- **What to work on**:
a – Translate the sentence "He was most popular in western Uganda and Rwanda." from the Rutamirika biography below into Spanish.
b – Reproduce word for word the passage of the Rutamirika biography below, starting with "Ugandan playwright and" and going on through "Uganda and Rwanda.".
c – According to the Rutamirika biography below, in which languages did he write and produce his films and stage productions?
— START OF Excerpt provided —
- Born: Winkle Wa Karitundu 1959 Kyankukwe Mitooma District Western Region Uganda
- Died: March 2008 (aged 48–49) Kevina Nsambya Kampala
- Cause of death: Murdered with a stick
- Citizenship: Ugandan
- Education: Mitooma Boys P/Sch; St. Kaggwa Bushenyi High School; Bikungu Teachers College, Mutara; Kabale NTC; Uganda College of Commerce;
- Occupations: Playwright; actor; producer; teacher/lecturer;

= Rutamirika =

Ugandan playwright and actor (1959–2008)

Winkle Wa Karitundu, professionally known as Rutamirika was an Ugandan playwright, actor, producer and singer-songwriter. He was most popular in western Uganda and Rwanda.

==Career==
Rutamirika wrote and produced low budget films and stage productions in Runyankole-Rukiga languages from the late 1980s under his real name Winkle Karitundu. He however gained more popularity when he acted the role of Rutamirika in his 1990s film Rutamirika. He later started using Rutamirika as his professional name in all of his future productions. He formed and joined a number of drama clubs including Abafirika Entertainment, Kigezi Kinimba Actors, Ankole Actors, Banyakitara and Rugo Actors which are all in western Uganda, and his brother Nyangi is a music producer in Mbarara.
— END OF Excerpt provided —
— START OF Extracted information —
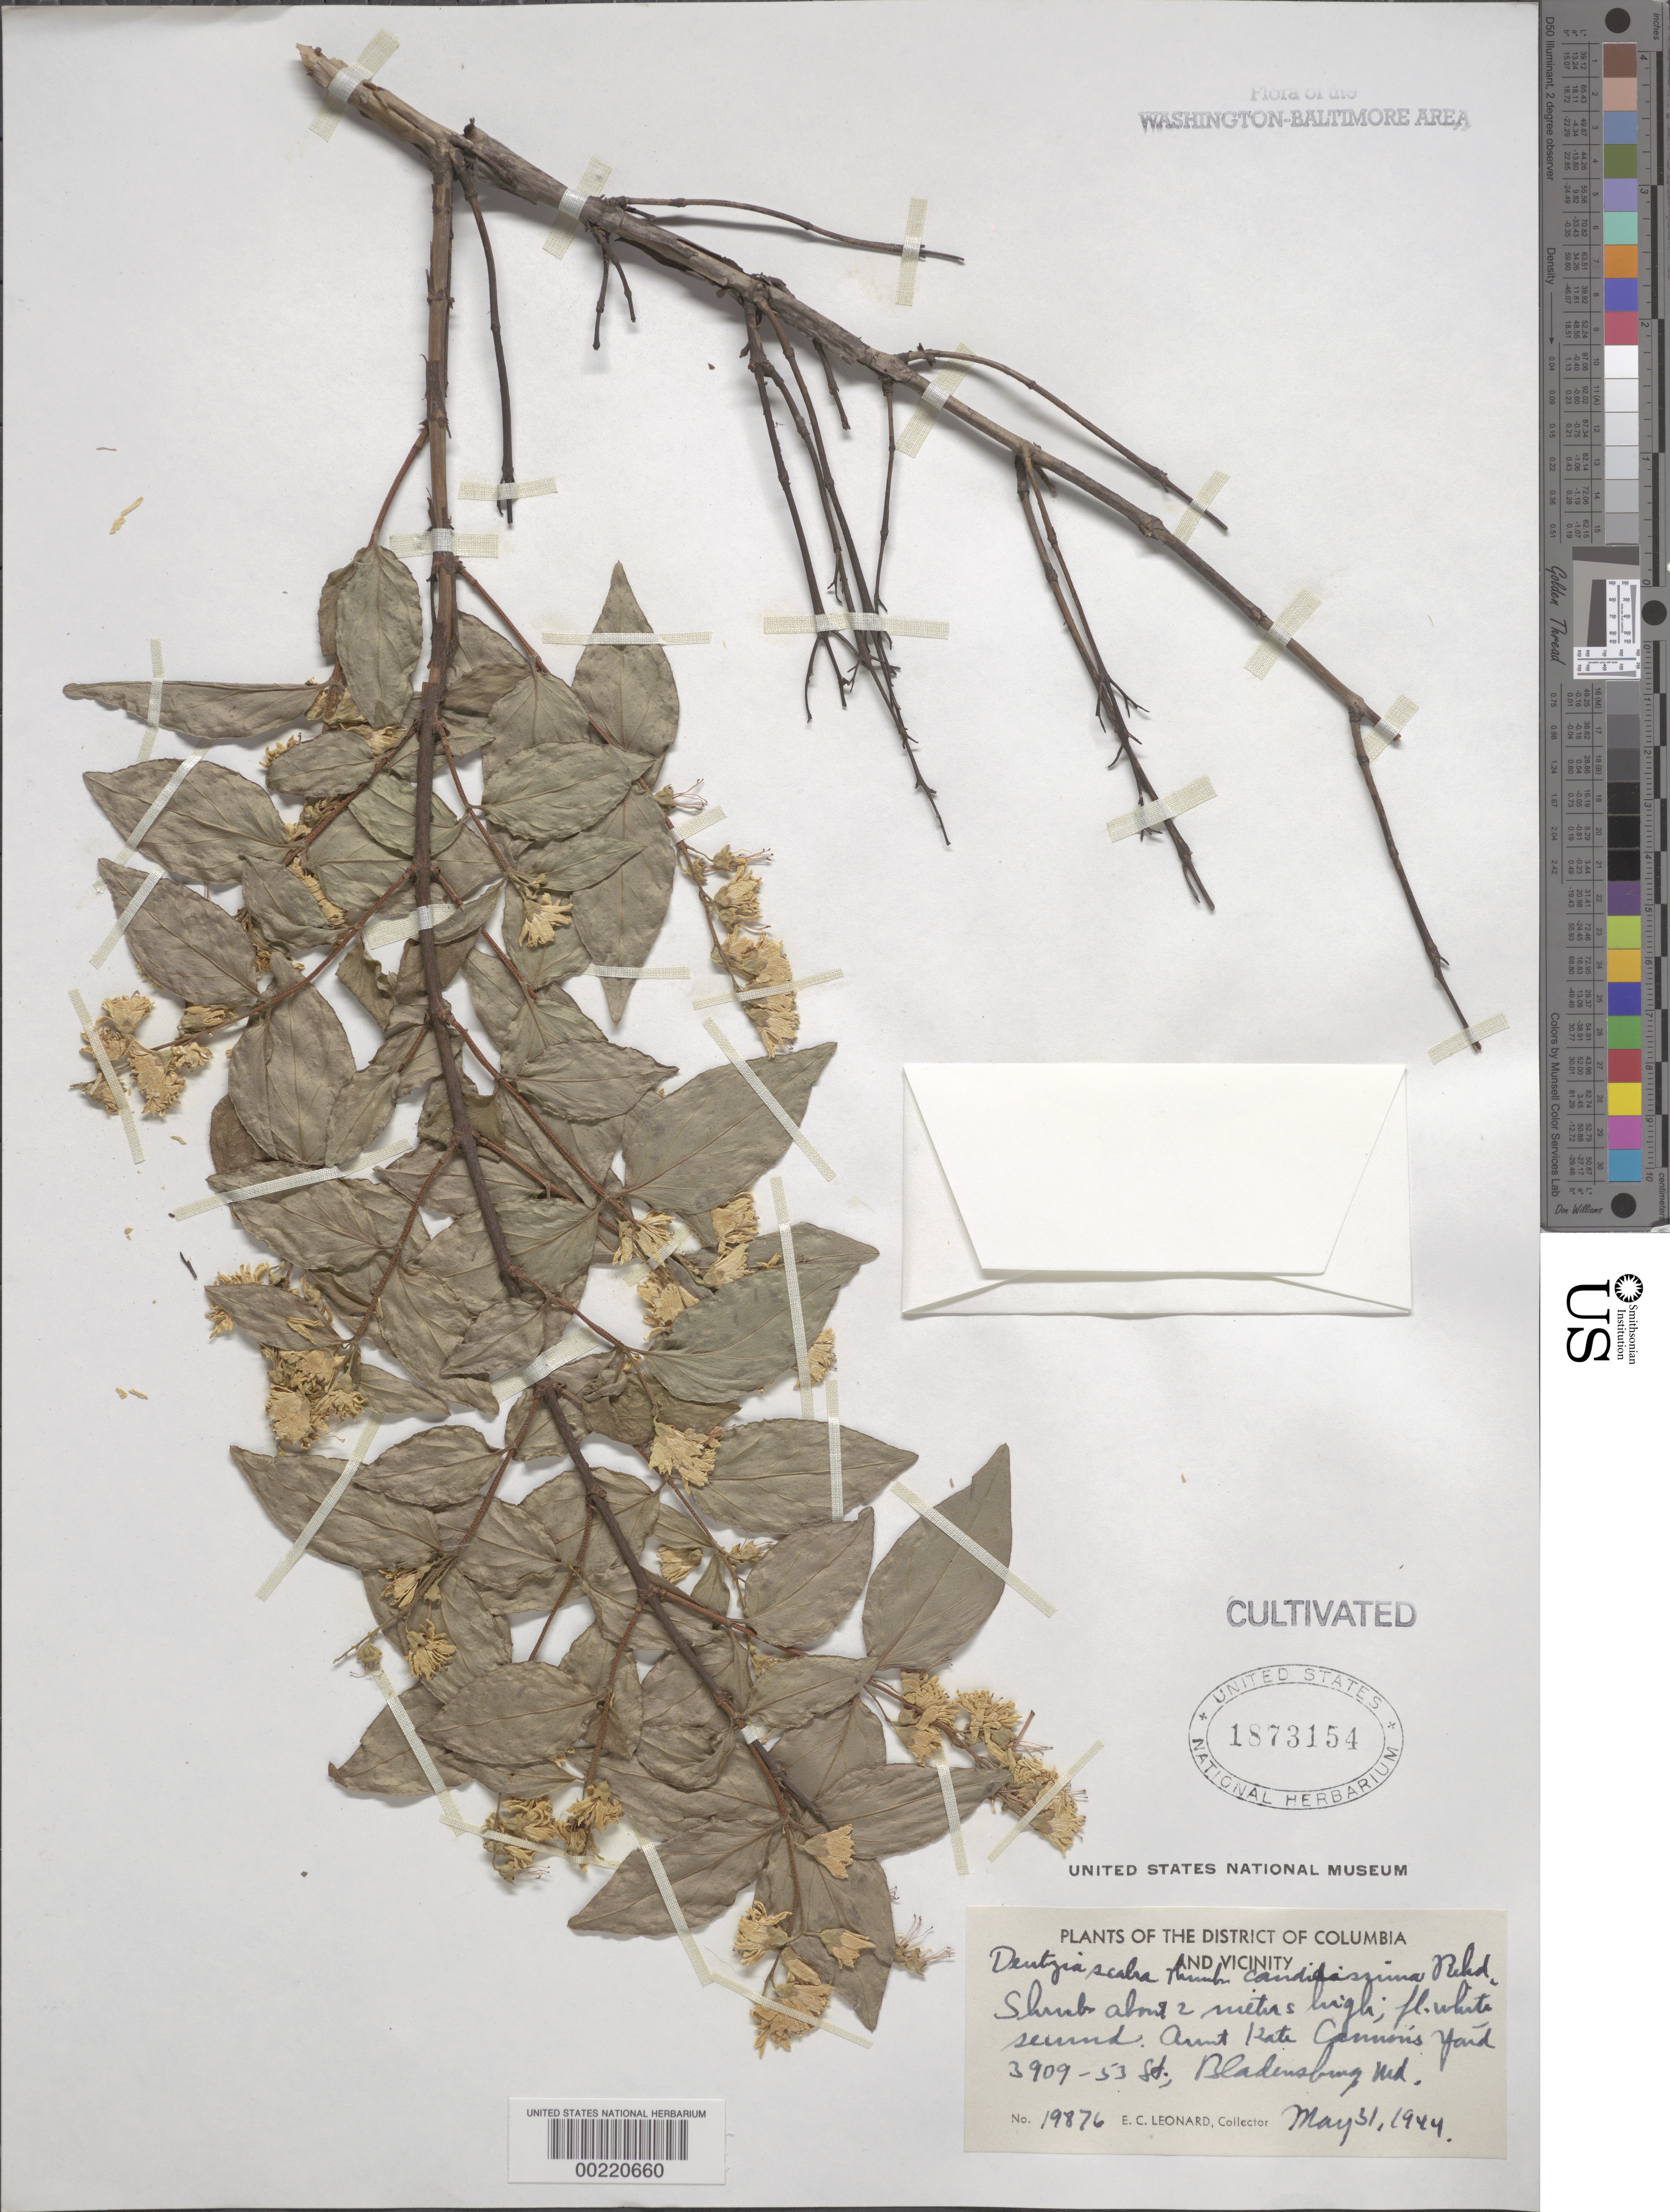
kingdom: Plantae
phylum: Tracheophyta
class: Magnoliopsida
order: Cornales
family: Hydrangeaceae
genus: Deutzia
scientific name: Deutzia scabra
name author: Thunb.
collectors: E. C. Leonard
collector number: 19876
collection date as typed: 31 May 1944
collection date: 1944-05-31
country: United States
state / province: Maryland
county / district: Prince George's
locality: Bladensburg, 3909 53rd St, Aunt Kate Cannon's Yard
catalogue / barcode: US 1873154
— END OF Extracted information —
- **Complete answers**:
a – Era más popular en el oeste de Uganda y en Ruanda.

b –
Ugandan playwright and actor (1959–2008)

Winkle Wa Karitundu, professionally known as Rutamirika was an Ugandan playwright, actor, producer and singer-songwriter. He was most popular in western Uganda and Rwanda.

c – He wrote and produced them in the Runyankole-Rukiga languages.